Pero cabe otra pregunta cuya respuesta entraña profundísimos resultados morales que igualmente afectan al honor de Dios y al orden moral del mundo. Salomón experimentó el gozo de proyectar el Templo y el Maestro constructor tuvo intenso placer en emplear sus poderosas facultades en construirlo; pero ¿qué de la multitud de obreros que se esforzaron en realizar el proyecto labrando las piedras, soportando cargas, sentenciados al penoso trabajo a que siempre estuvo sujeto el obrero manual?. ¿Acaso murieron y cesaron de ser, hundiéndose en un borroso e indistinguible montón de polvo, desconocidos y olvidados, dejando tan sólo una débil marca para mostrar que vivieron estos fieles operarios y desaparecieron como barridos escombros?. ¡No! La Masonería no lo considera así. Por la naturaleza de Dios en cuya loanza fue construido y consagrado el Templo, por el mérito de cada obrero que añadió su amor y su trabajo a la fábrica, por la justicia de Dios, firma la Masonería que también son inmortales los constructores. Vivían como piedras vivas en el Templo, pero a medida que en él trabajaban iban construyendo en su propio ser un templo tan imperecedero como el que externamente construían. Además ni el Templo ni su ritual no son de por sí fines, sino medios conducentes a la finalidad de cada operario, aun el más humilde, llegue a ser un santuario de fe, una urna de amor y un altar de pureza, compasión y verdad. Eternamente se alza el Templo y con él sus constructores que participan de su hermosura y de sus promesas.

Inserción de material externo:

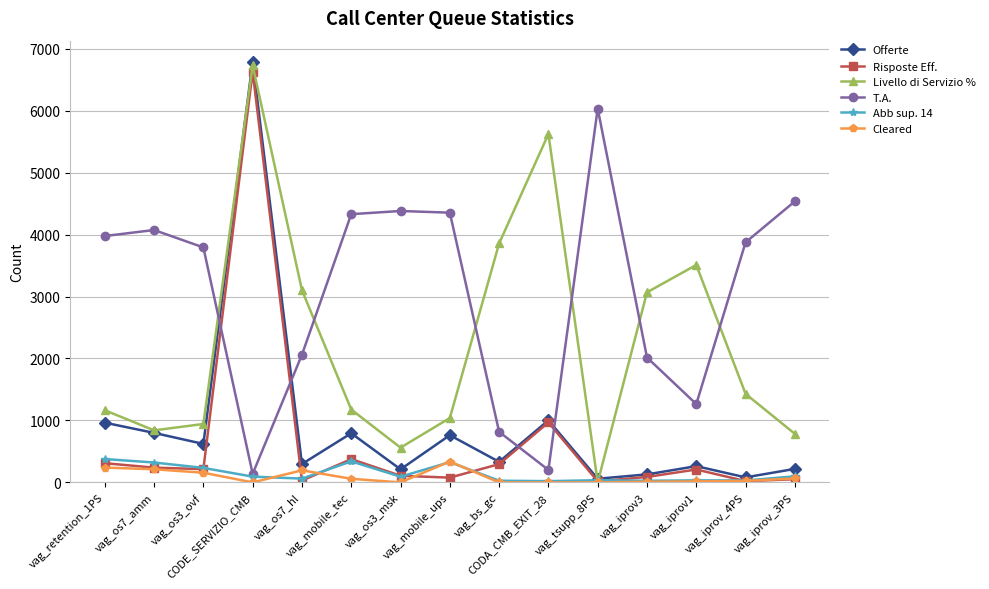

The value of Risposte Eff. at vag_retention_1PS is 65. True or false?

False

Dice C. R. Kennedy en The Servant in the House:
A veces prosigue la obra en profunda oscuridad y otras en ofuscante luz; tan pronto bajo la pesadumbre de indecible angustia, como al son de joviales risas y heroicas y tronantes aclamaciones. A veces, en el silencio de la noche, se puede oír el suave martilleo de los compañeros que se adelantaron a escalar la cúpula y en ella trabajan.

II
Si el hombre muere ¿volverá a vivir?. A esta antigua y doliente pregunta, que así mismo se hizo el primer hombre que vio morir a su prójimo, responde afirmativamente la Masonería porque Dios es Dios y el hombre es el hombre y la vida es lo que es (1). En cuanto reconocemos que da dignidad, valor y significado a la vida, ya no se necesita argumentar en favor de la inmortalidad, y mientras no lo reconocemos, es inútil todo argumento. La fe afirma el valor de la vida. La religión realiza el valor de la vida. En el fondo, la fe en la inmortalidad es la fe en la conservación de los altos valores de la vida, y como quiera que estos valores sean individuales, se necesita la fe en la individualidad y una moral confianza en la inmortalidad del amor. Si nada valiera la vida, nada valdría la inmortalidad. Si la vida tiene valor real ha de ser inmortal.

NOTAS AL CAPÍTULO VII
(1) Para el cristiano, Dios, el hombre y la vida se entrefunden en Cristo, la Vida que interpreta la vida. Sin embargo, no sirve en estos casos de mucho la fe, y menos cuando se relaciona con el destino de los seres a quienes hemos amado y perdido. Algún consuelo recibiéronlos lectores de The Little Book of Life after Death, de Gustav Trenchner con introducción de William James, en el que se demuestra la continuidad de la vida en el más allá. Otro libro auxiliador es Faith in a Future Life, por A. W. Martin, en el que se discute la pregunta: ¿Qué satisfactorio fundamento tiene la creencia en la vida después de la muerte?. Examina Martin una serie de razones, sin olvidar las aducidas por el espiritismo, la doctrina del ser sublimal y la reencarnación y el karma de los teósofos. Del análisis de todos estos fundamentos infiere que el más satisfactorio para la fe en la vida futura es la experiencia moral.